Taking an example, if a high-net worth client, of previous impeccable character, suddenly becomes embroiled in a fraud, when the money laundering proceedings start and there are suggestions that the funds have been laundered through Jersey, the financial services business in Jersey handling the funds will not only be required to file a suspicious activity report but also risks being placed under investigation for failing to prevent money laundering. The financial institution will then need to demonstrate that it has adequately maintained and applied AML prevention procedures to secure access to the defence under the law. The burden of proof rests with the financial institution to evidence that they have maintained procedures that are adequate and which have been followed by their employees.

The following are just a few examples where securing such a defence is likely to be problematic:

  • Procedures that have not been reviewed or updated for several years.
  • Procedures that have not been formally adopted by the Board.
  • Different versions of the same procedure being used.
  • Procedures that are not aligned to the regulatory requirements in the AML handbook.
  • A compliance monitoring program that has fallen behind schedule or fails to test the application of and adherence to the procedures.
  • Backlogs of client risks reviews in breach of the business’ own procedures.
  • Lack of documentation to evidence application of and training to the procedures.

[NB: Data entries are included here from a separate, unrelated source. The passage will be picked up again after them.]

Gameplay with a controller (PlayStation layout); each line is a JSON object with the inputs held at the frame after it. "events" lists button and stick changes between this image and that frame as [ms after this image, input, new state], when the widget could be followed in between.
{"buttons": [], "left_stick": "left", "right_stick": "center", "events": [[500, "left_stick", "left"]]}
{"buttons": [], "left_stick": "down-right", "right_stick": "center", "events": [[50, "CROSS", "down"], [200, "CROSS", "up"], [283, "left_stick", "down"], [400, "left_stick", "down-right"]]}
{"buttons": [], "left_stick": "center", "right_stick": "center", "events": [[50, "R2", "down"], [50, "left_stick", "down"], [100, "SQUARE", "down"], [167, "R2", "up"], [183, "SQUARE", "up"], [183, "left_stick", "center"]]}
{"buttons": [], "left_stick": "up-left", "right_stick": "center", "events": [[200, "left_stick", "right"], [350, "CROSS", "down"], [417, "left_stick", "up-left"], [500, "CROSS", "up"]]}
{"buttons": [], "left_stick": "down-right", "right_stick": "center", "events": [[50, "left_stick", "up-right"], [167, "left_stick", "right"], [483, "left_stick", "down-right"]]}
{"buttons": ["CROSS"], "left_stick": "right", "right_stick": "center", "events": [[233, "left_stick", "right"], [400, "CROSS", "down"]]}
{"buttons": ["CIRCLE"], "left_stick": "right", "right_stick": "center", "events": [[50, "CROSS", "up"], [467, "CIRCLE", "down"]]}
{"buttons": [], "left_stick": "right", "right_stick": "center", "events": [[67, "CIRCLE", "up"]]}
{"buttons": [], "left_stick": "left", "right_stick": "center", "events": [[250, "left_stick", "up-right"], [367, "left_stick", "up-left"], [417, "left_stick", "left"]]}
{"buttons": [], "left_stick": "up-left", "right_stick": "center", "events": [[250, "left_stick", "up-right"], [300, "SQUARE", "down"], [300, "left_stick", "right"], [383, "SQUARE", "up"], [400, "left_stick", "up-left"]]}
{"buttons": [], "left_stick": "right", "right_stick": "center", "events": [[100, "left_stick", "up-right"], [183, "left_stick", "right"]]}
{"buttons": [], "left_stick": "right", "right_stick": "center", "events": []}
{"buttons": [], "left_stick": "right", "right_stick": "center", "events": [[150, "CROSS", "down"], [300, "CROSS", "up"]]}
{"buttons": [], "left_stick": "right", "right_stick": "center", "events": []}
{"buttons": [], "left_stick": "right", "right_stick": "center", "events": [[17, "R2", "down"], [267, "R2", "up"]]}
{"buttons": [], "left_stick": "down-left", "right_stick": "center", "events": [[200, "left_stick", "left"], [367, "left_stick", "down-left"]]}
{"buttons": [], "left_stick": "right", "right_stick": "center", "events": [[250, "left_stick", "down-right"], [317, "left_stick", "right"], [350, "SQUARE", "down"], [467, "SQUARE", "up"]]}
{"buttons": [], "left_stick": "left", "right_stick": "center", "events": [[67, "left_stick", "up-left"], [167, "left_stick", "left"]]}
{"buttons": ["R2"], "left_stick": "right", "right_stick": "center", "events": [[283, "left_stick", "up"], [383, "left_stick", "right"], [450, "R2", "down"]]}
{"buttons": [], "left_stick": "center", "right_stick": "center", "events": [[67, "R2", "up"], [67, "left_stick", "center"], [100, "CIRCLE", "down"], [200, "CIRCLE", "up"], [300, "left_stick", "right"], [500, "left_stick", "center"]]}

If the offence is committed with the consent or connivance of a relevant person, that relevant person is also guilty of the offence. Relevant persons include directors, company secretary or any person required to be appointed under the Money Laundering (Jersey) Order 2008, for example the Compliance Officer/Money Laundering Reporting Officer. If found to be in breach of the article, such individuals face either a term of imprisonment not exceeding 2 years or to a fine or to both.

The Money Laundering (Jersey) Order 2008 has of course for many years required financial services businesses to maintain appropriate and consistent policies and procedures to prevent and detect money laundering but the onus has been on the prosecution to prove beyond reasonable doubt that they are inadequate or have not been complied with. The new article 35A is not so onerous on the prosecution with the business now having to demonstrate that procedures have been adequately maintained and applied in line with the requirements set out in the JFSC’s AML handbook.

Businesses should also be cognisant that as of the 29th of April 2022 the JFSC may impose civil financial penalties for breaches of the Money Laundering (Jersey) Order 2008 applying the burden of proof on the balance of probabilities and using the JFSC’s decision making process rather than a Court. Such a seismic change in approach coupled with the new article 35A under the Proceeds of Crime (Jersey) Law 1999 paves the way for a marked increase in penalties being imposed on financial services businesses if they have neglected their policies and procedures.

Looking at the outcomes from the majority of themed examinations conducted and published by the JFSC, inadequate AML policies and procedures were at the root cause of most findings. Perhaps now is a good time for financial services businesses to focus attention on the adequacy of procedures and test if they are being applied correctly before the offence of failing to prevent money laundering comes into force.